_What this task involves_.
Search the records for the word "interested" and copy every line in which it occurs.

_Source material_.

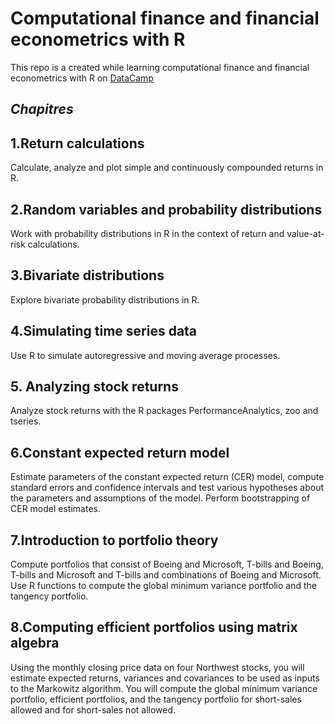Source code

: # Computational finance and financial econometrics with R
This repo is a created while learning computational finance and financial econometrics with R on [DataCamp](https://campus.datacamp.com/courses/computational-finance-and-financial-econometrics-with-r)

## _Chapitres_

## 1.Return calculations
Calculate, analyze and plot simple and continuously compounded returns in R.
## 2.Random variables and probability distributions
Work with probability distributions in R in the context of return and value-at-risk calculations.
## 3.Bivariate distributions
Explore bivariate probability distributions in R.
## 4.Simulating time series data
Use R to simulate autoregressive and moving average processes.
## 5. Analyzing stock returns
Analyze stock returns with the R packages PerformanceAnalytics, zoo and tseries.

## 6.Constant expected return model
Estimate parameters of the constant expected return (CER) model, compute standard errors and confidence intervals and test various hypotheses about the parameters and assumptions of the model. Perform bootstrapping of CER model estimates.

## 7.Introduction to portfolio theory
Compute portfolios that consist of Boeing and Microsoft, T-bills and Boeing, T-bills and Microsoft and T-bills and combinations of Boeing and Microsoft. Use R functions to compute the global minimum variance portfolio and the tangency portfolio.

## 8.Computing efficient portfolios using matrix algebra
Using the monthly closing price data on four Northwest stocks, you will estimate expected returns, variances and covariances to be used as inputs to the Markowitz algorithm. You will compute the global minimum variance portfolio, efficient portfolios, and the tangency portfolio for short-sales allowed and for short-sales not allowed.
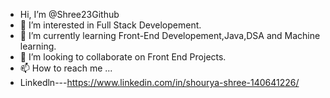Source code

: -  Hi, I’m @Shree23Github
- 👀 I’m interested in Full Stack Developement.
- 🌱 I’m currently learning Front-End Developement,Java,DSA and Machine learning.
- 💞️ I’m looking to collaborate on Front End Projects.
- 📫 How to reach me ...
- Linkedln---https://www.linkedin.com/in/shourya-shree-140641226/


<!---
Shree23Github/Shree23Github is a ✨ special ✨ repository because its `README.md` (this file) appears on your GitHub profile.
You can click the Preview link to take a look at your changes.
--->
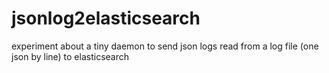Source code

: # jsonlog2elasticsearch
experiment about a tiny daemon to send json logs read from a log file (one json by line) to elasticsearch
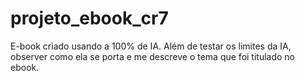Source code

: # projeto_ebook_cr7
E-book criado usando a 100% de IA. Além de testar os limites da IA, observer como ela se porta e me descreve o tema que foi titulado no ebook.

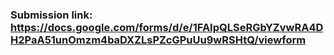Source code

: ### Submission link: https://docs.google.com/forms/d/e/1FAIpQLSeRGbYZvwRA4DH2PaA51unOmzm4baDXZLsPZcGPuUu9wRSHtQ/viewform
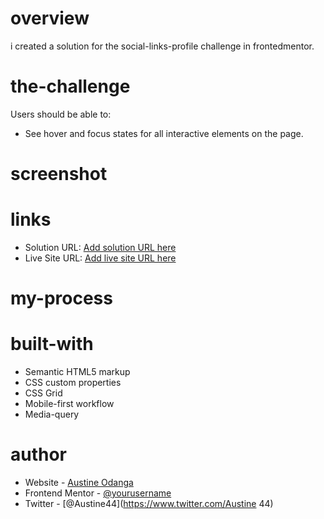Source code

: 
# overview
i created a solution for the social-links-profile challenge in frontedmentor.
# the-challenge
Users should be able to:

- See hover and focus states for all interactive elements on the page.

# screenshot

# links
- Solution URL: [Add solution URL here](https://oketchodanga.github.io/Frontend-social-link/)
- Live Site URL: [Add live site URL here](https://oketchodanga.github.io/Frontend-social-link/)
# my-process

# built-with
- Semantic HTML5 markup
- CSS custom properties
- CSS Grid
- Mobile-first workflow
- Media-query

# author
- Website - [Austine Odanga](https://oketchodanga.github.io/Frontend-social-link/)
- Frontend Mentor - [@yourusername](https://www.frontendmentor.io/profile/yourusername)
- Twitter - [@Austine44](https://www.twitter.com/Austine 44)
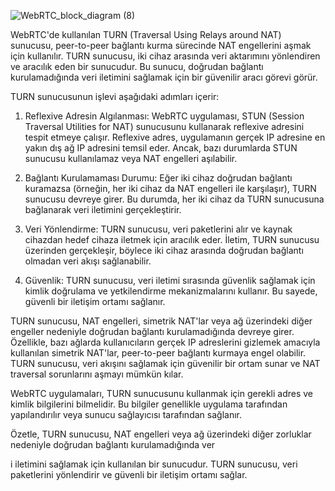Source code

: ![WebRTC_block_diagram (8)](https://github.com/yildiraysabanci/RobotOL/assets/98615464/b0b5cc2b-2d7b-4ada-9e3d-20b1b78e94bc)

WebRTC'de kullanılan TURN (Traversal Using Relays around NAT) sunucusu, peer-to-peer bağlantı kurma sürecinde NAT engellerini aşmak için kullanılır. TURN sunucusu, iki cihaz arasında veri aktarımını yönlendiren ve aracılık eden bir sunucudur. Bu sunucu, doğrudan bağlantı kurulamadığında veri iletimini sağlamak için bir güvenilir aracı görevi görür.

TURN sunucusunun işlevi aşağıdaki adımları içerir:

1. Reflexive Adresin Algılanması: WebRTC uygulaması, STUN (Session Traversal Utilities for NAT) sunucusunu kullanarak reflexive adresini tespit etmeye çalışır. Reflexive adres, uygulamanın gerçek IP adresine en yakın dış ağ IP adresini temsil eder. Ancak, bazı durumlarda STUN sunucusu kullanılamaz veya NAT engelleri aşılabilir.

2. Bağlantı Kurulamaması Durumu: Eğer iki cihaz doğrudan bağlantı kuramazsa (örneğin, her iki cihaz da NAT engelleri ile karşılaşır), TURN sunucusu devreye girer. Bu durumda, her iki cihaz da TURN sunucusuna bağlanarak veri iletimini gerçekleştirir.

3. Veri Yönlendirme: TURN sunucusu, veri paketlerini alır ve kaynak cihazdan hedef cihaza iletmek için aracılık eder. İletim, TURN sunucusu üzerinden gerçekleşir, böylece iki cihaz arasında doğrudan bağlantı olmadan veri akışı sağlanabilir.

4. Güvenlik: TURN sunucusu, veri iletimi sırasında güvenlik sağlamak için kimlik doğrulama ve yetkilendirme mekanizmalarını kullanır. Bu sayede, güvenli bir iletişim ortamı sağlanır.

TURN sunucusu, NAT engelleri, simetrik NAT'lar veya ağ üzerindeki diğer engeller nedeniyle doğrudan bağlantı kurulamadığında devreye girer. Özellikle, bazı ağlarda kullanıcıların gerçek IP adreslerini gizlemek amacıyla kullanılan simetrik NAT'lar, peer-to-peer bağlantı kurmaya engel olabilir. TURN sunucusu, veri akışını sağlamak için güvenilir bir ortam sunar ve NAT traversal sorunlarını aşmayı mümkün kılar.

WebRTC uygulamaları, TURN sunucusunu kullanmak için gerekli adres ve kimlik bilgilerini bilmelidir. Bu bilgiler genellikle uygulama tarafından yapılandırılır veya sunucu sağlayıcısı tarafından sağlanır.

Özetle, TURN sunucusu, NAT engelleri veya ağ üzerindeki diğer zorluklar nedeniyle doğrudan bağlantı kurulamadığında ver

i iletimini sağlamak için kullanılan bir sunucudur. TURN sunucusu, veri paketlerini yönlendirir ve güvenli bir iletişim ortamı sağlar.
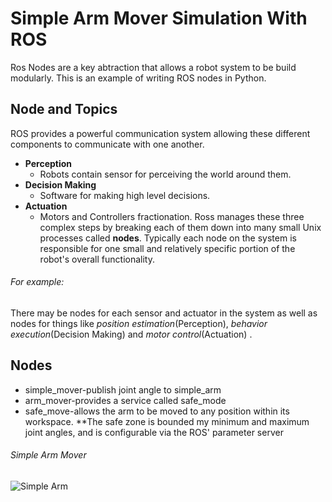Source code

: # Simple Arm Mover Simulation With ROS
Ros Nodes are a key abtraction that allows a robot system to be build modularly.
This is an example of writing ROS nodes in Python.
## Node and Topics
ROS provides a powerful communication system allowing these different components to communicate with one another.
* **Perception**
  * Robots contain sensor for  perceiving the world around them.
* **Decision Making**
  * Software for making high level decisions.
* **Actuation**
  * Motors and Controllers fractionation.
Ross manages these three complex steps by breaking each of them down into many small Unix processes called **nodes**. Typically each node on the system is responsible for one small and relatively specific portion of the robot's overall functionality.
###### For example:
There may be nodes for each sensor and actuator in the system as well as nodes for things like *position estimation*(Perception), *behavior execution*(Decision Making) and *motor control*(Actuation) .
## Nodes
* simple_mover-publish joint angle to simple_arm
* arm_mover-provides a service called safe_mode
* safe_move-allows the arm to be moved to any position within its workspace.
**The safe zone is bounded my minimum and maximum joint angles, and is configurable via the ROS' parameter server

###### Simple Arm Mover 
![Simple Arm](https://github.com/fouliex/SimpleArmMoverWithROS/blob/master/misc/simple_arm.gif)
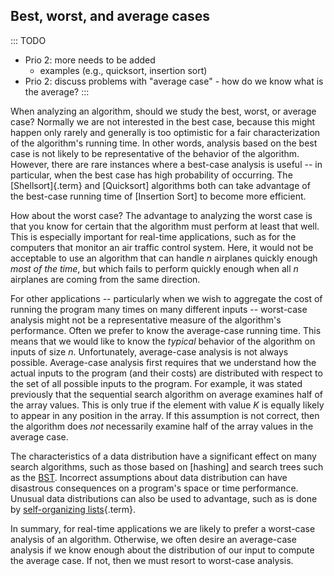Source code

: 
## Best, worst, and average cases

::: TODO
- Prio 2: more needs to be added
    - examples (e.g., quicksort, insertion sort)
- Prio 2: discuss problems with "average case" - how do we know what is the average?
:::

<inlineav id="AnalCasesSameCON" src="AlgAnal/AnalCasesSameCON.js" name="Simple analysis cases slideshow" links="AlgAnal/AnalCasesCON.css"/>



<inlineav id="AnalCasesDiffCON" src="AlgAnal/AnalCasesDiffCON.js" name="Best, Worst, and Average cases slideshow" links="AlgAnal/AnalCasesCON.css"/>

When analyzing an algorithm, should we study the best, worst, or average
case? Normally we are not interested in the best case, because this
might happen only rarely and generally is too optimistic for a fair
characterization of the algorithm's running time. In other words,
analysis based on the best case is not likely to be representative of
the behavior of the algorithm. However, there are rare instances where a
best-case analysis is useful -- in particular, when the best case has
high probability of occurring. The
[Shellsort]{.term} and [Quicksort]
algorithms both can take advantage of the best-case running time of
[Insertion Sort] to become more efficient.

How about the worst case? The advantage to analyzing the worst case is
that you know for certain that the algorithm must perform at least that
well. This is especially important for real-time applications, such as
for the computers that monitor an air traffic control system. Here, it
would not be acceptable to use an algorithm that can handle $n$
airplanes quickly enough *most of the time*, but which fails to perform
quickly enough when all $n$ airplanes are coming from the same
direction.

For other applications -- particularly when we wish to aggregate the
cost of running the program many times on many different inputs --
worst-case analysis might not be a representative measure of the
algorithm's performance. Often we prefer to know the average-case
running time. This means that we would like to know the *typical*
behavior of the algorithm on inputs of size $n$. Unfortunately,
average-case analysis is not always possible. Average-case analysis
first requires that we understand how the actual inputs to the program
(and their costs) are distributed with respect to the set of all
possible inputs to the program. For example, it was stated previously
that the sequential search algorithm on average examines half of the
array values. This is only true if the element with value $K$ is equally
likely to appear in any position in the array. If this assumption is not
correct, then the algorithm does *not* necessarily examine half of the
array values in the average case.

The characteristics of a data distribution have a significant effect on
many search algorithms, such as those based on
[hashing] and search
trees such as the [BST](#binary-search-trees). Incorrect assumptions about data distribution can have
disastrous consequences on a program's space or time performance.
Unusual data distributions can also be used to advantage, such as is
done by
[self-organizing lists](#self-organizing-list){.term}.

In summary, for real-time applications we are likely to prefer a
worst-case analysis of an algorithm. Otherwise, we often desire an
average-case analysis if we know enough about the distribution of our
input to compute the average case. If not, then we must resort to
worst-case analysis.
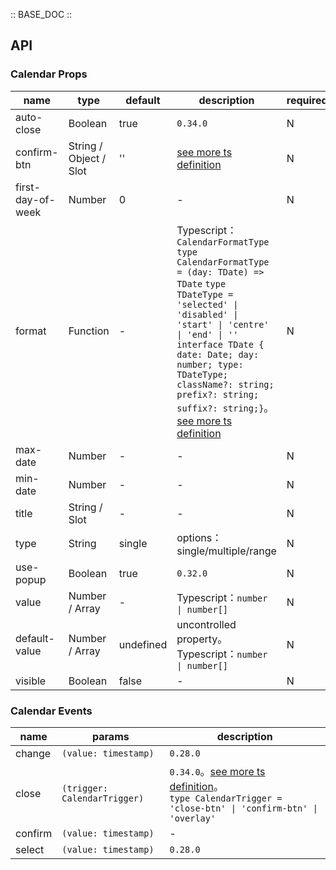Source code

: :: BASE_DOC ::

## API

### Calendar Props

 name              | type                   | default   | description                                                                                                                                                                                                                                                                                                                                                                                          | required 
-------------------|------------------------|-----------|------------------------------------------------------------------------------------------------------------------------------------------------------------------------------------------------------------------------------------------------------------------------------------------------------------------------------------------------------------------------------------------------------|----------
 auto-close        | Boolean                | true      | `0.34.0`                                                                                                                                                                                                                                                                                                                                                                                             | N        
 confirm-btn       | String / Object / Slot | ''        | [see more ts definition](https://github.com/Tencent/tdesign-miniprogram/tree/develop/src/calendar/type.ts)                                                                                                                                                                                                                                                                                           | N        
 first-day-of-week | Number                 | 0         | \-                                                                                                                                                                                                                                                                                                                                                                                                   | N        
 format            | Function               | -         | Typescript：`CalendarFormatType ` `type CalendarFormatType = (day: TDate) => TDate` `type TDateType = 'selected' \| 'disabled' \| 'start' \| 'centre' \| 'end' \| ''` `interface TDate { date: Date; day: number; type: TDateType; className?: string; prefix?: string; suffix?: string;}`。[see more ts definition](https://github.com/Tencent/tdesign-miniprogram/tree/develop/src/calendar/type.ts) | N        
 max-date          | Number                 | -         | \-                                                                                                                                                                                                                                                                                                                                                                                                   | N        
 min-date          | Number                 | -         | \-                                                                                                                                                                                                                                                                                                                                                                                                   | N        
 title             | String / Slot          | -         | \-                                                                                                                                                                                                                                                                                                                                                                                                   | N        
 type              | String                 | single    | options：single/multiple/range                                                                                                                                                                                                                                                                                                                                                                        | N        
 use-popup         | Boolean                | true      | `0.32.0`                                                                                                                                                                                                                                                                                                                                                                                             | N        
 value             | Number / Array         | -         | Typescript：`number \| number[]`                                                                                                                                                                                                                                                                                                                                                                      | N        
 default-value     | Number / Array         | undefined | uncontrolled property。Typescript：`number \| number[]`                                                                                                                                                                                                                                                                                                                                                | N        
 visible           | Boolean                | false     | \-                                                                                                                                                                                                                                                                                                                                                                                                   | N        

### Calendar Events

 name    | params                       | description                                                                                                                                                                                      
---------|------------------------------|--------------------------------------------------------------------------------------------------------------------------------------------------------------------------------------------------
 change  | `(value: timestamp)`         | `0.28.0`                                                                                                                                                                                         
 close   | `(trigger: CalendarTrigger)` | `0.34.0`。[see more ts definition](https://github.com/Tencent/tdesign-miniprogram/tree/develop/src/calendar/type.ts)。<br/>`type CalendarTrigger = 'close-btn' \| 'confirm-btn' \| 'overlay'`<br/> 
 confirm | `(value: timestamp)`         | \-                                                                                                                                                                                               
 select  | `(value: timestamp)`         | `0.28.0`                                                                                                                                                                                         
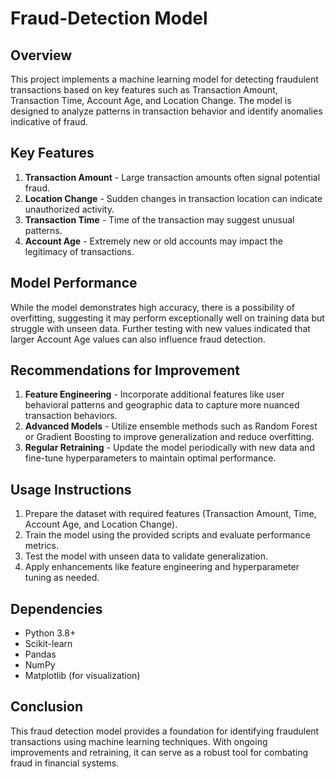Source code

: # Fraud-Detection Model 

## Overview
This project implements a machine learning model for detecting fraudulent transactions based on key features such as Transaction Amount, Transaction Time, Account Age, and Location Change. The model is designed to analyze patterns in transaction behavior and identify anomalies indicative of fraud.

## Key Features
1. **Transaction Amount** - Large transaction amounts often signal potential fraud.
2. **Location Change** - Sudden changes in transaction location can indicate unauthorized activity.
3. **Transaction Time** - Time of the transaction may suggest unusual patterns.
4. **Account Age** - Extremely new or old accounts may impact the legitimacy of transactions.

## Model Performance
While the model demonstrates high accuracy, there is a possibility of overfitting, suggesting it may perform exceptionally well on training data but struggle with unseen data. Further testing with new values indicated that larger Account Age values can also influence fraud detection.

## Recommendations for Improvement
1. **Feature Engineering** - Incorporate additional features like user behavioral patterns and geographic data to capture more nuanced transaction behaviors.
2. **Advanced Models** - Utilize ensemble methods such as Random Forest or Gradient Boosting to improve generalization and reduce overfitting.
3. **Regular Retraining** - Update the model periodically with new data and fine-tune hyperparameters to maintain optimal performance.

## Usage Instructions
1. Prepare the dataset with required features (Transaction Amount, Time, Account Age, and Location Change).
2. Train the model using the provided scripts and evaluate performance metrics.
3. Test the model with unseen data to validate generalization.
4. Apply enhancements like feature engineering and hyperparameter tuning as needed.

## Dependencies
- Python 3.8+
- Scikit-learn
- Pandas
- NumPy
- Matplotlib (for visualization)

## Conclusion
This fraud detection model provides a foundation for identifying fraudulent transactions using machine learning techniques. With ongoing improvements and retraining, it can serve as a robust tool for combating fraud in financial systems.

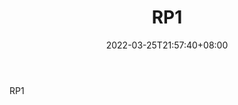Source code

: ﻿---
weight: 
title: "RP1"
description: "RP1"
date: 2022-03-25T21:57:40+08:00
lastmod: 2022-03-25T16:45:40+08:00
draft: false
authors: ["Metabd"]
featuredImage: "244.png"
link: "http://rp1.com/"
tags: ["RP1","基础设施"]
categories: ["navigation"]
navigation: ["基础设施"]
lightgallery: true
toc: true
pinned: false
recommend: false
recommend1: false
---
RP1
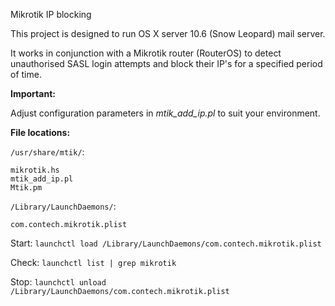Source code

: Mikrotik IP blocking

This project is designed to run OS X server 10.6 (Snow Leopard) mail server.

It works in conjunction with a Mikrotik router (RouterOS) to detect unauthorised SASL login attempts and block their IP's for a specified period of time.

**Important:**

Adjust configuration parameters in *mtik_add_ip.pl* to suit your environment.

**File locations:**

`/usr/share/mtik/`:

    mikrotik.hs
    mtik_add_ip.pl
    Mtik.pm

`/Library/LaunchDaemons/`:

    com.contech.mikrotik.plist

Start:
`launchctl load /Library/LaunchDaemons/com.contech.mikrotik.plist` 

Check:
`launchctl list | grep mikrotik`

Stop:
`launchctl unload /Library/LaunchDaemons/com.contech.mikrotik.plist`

_Reply to the exercise_.
- 👀 I’m interested in Full Stack Developement.
case? Normally we are not interested in the best case, because this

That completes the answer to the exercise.